- **EXTRAIT**
##############################
Réflexions sur le péril démographique
musulman russe
Alexandre Latsa
Photo: RIA
Novosti
Mercredi 5 février 2014
Nombre de
commentateurs souvent proche de certains
milieux d’extrême droite européens ou
néoconservateurs américains mettent en
avant comme faiblesse fatale pour la
Russie le fait que le pays devrait
rapidement devenir un Etat
majoritairement musulman. Sa population
comprendrait déjà de 13 % à 15 % de
musulmans (soit 19 à 22 millions de
personnes) et ce nombre devrait
rapidement grossir puisque, toujours
selon ces experts américains
principalement, les femmes du Caucase
musulman auraient
10 enfants !
Pour d’autres analystes
journalistiques, la Russie
comprendrait 30 à 40
millions de musulmans, soit jusqu’à 25 %
de la population de Russie, condamnant
de façon irréversible le pays à devenir
un califat. Pour eux à l’horizon 2050 la
Russie devrait se transformer en une
sorte de Russabia, pendant russe de l’Eurabia
de l’Ouest du continent.
##############################
- **BLOC DE DONNÉES**
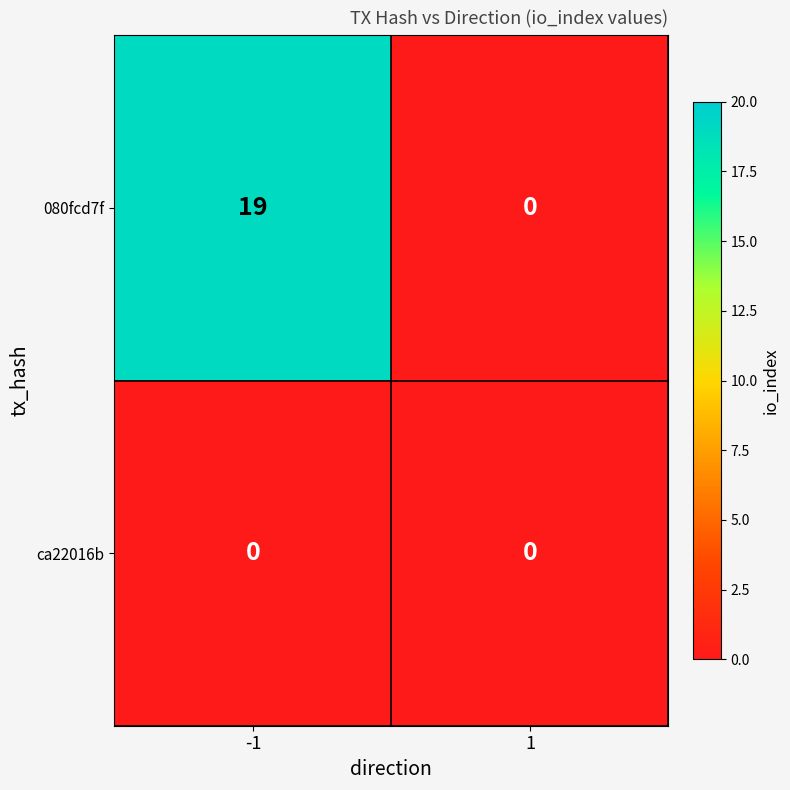

True or false: 080fcd7f has a value of 32 at -1.

False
##############################
- **CONSIGNE**
Pouvez-vous citer mot pour mot, et en entier, le texte sur le péril démographique musulman en Russie ?

- **RÉPONSE ATTENDUE**
Réflexions sur le péril démographique
musulman russe
Alexandre Latsa
Photo: RIA
Novosti
Mercredi 5 février 2014
Nombre de
commentateurs souvent proche de certains
milieux d’extrême droite européens ou
néoconservateurs américains mettent en
avant comme faiblesse fatale pour la
Russie le fait que le pays devrait
rapidement devenir un Etat
majoritairement musulman. Sa population
comprendrait déjà de 13 % à 15 % de
musulmans (soit 19 à 22 millions de
personnes) et ce nombre devrait
rapidement grossir puisque, toujours
selon ces experts américains
principalement, les femmes du Caucase
musulman auraient
10 enfants !
Pour d’autres analystes
journalistiques, la Russie
comprendrait 30 à 40
millions de musulmans, soit jusqu’à 25 %
de la population de Russie, condamnant
de façon irréversible le pays à devenir
un califat. Pour eux à l’horizon 2050 la
Russie devrait se transformer en une
sorte de Russabia, pendant russe de l’Eurabia
de l’Ouest du continent.